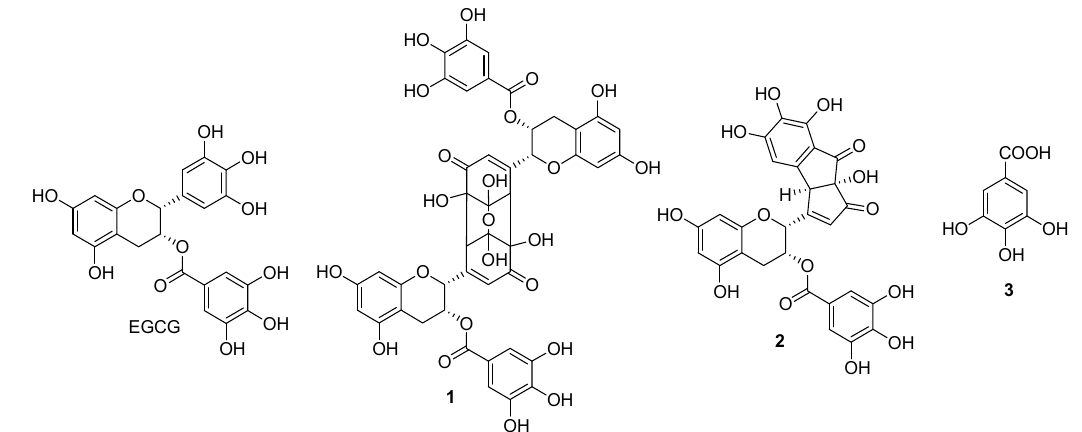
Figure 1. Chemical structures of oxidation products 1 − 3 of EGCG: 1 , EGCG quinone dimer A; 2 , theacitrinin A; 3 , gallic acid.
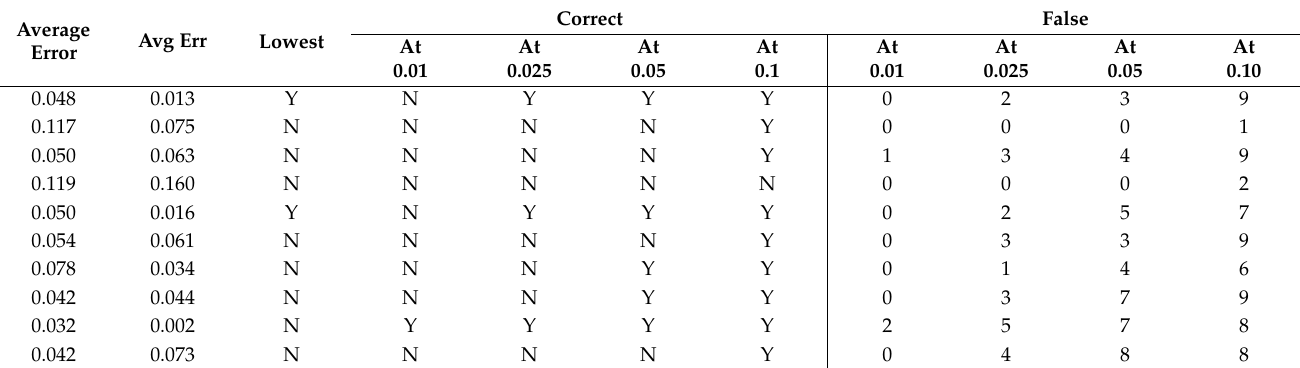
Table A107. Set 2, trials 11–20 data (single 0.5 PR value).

* * *

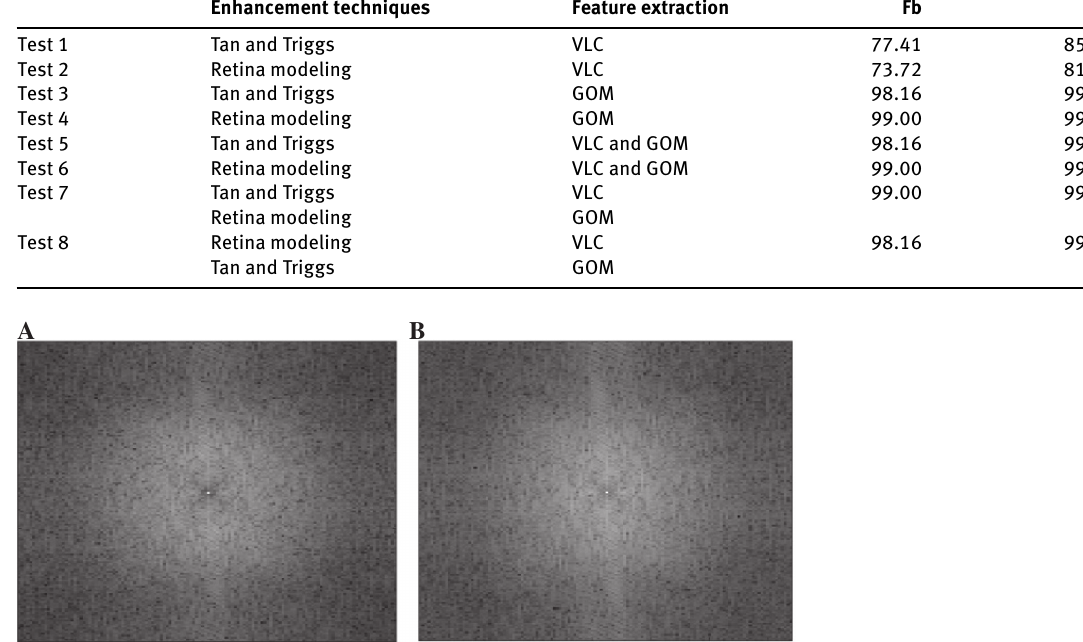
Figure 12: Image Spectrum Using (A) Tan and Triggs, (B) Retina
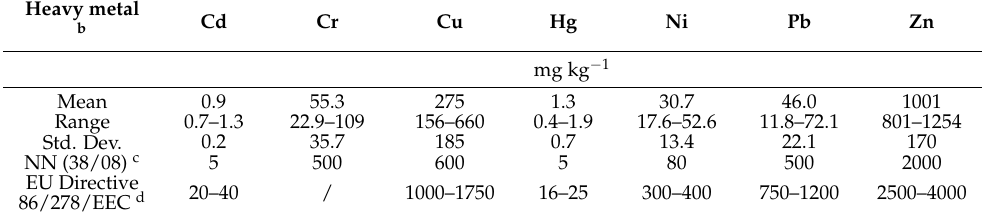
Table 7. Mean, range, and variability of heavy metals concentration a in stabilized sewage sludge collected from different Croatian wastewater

● **WORK INSTRUCTIONS**:
Among the records above, find the lines where the word "Table" appears and copy them.

● **WRITTEN ANSWER**:
Table A107. Set 2, trials 11–20 data (single 0.5 PR value).
Table 7. Mean, range, and variability of heavy metals concentration a in stabilized sewage sludge collected from different Croatian wastewater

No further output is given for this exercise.